On 9/21/22 06:13, Richard Biener wrote:
On Mon, 19 Sep 2022, Andrew MacLeod wrote:
It looks like you created a fur_source to manually adjust PHIs within the
fold_stmt query to ignore edges that are not marked executable.
Yes, and use the current values from the VN lattice when looking at
statement operands.
yes, that is exactly how its intended to be used.
That would then just leave you with the stale cache state to deal with? And
if we can resolve that, would all just work? at least in theory?
In theory, yes. Besides that the use-def walking of the cache it not
wired up with fur_*
Well, yes. hmm, you want to set cache values based on the VN lattice as
well. yes. OK, let me do a bit of cache explanation since I haven't done
that yet. It does not need a fur_source of any kind, and I'll explain why.

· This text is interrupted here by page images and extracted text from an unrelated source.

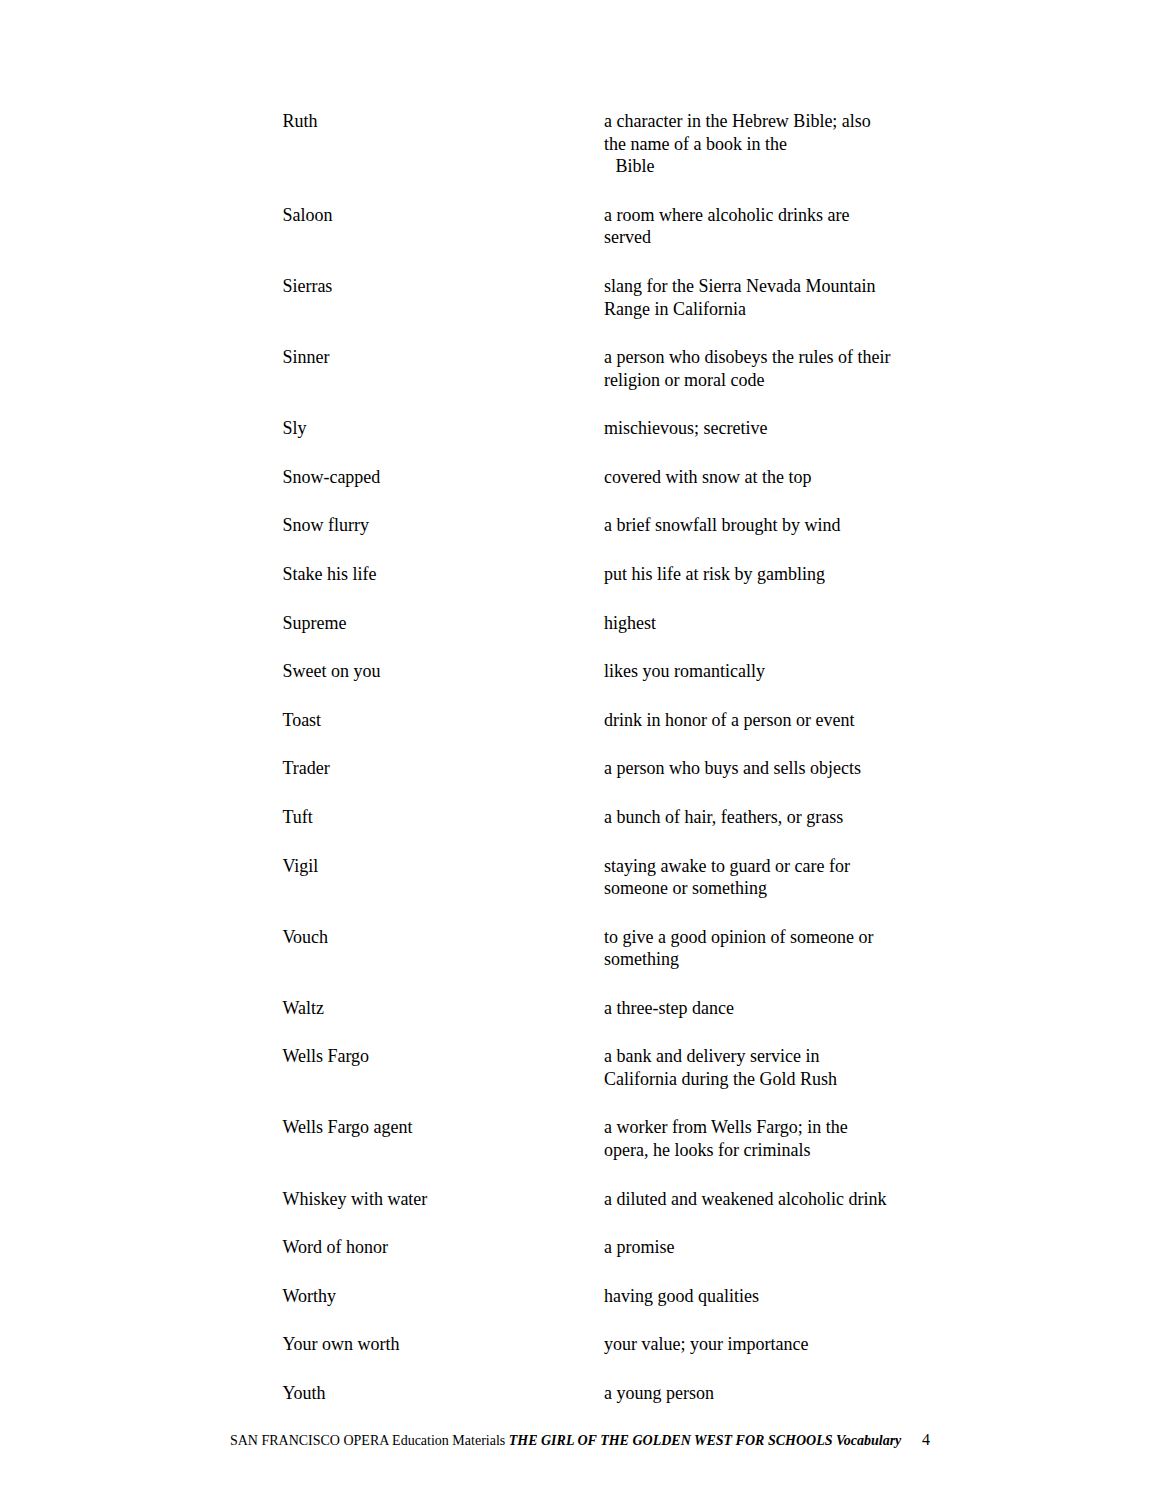Ruth
a character in the Hebrew Bible; also the name of a book in theBible
Saloon
a room where alcoholic drinks are served
Sierras
slang for the Sierra Nevada Mountain Range in California
Sinner
a person who disobeys the rules of their religion or moral code
Sly
mischievous; secretive
Snow-capped
covered with snow at the top
Snow flurry
a brief snowfall brought by wind
Stake his life
put his life at risk by gambling
Supreme
highest
Sweet on you
likes you romantically
Toast
drink in honor of a person or event
Trader
a person who buys and sells objects
Tuft
a bunch of hair, feathers, or grass
Vigil
staying awake to guard or care for someone or something
Vouch
to give a good opinion of someone or something
Waltz
a three-step dance
Wells Fargo
a bank and delivery service in California during the Gold Rush
Wells Fargo agent
a worker from Wells Fargo; in the opera, he looks for criminals
Whiskey with water
a diluted and weakened alcoholic drink
Word of honor
a promise
Worthy
having good qualities
Your own worth
your value; your importance
Youth
a young person
SAN FRANCISCO OPERA Education Materials THE GIRL OF THE GOLDEN WEST FOR SCHOOLS Vocabulary 4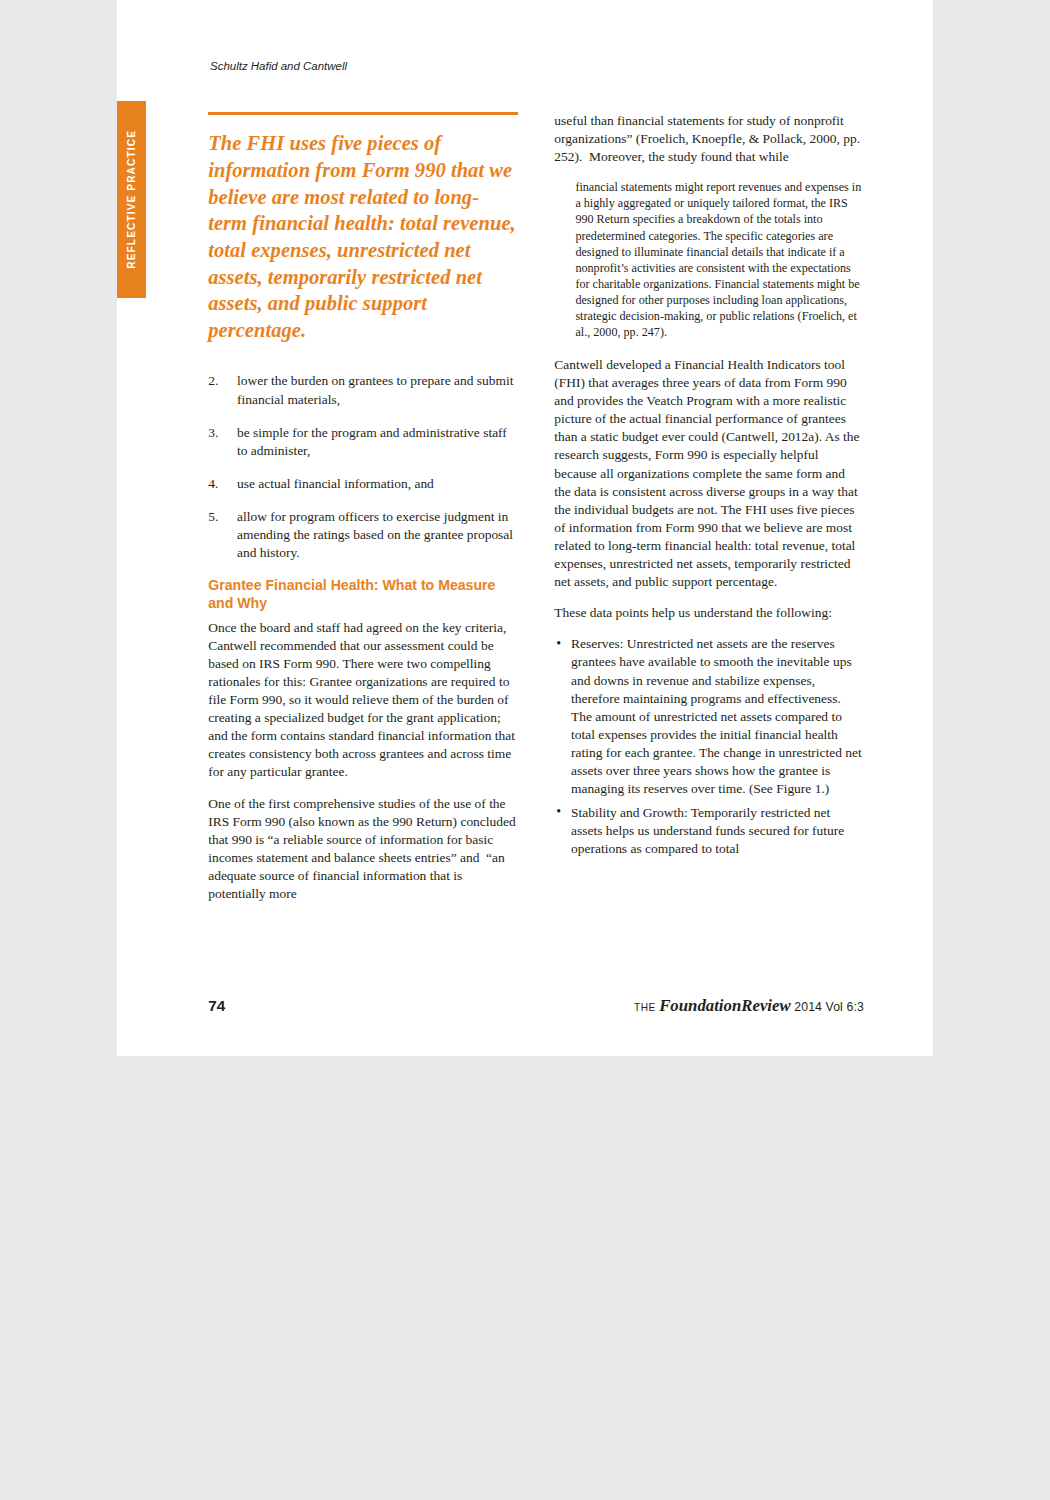Reflective Practice
Schultz Hafid and Cantwell
The FHI uses five pieces of information from Form 990 that we believe are most related to long-term financial health: total revenue, total expenses, unrestricted net assets, temporarily restricted net assets, and public support percentage.
2. lower the burden on grantees to prepare and submit financial materials,
3. be simple for the program and administrative staff to administer,
4. use actual financial information, and
5. allow for program officers to exercise judgment in amending the ratings based on the grantee proposal and history.
Grantee Financial Health: What to Measure and Why
Once the board and staff had agreed on the key criteria, Cantwell recommended that our assessment could be based on IRS Form 990. There were two compelling rationales for this: Grantee organizations are required to file Form 990, so it would relieve them of the burden of creating a specialized budget for the grant application; and the form contains standard financial information that creates consistency both across grantees and across time for any particular grantee.
One of the first comprehensive studies of the use of the IRS Form 990 (also known as the 990 Return) concluded that 990 is “a reliable source of information for basic incomes statement and balance sheets entries” and “an adequate source of financial information that is potentially more
useful than financial statements for study of nonprofit organizations” (Froelich, Knoepfle, & Pollack, 2000, pp. 252). Moreover, the study found that while
financial statements might report revenues and expenses in a highly aggregated or uniquely tailored format, the IRS 990 Return specifies a breakdown of the totals into predetermined categories. The specific categories are designed to illuminate financial details that indicate if a nonprofit’s activities are consistent with the expectations for charitable organizations. Financial statements might be designed for other purposes including loan applications, strategic decision-making, or public relations (Froelich, et al., 2000, pp. 247).
Cantwell developed a Financial Health Indicators tool (FHI) that averages three years of data from Form 990 and provides the Veatch Program with a more realistic picture of the actual financial performance of grantees than a static budget ever could (Cantwell, 2012a). As the research suggests, Form 990 is especially helpful because all organizations complete the same form and the data is consistent across diverse groups in a way that the individual budgets are not. The FHI uses five pieces of information from Form 990 that we believe are most related to long-term financial health: total revenue, total expenses, unrestricted net assets, temporarily restricted net assets, and public support percentage.
These data points help us understand the following:
Reserves: Unrestricted net assets are the reserves grantees have available to smooth the inevitable ups and downs in revenue and stabilize expenses, therefore maintaining programs and effectiveness. The amount of unrestricted net assets compared to total expenses provides the initial financial health rating for each grantee. The change in unrestricted net assets over three years shows how the grantee is managing its reserves over time. (See Figure 1.)
Stability and Growth: Temporarily restricted net assets helps us understand funds secured for future operations as compared to total
74
the FoundationReview 2014 Vol 6:3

The cache has 2 primary functions..
1) maintain the global definition table (used to decide if a name has
been processed). This is local and not the one the rest of GCC uses. and
2) maintain the range-on-entry cache andresolve queries to that
efficiently.
The cache does not actually create any NEW information. This is one of
its key features in preventing any kind of cascading cyclic updates.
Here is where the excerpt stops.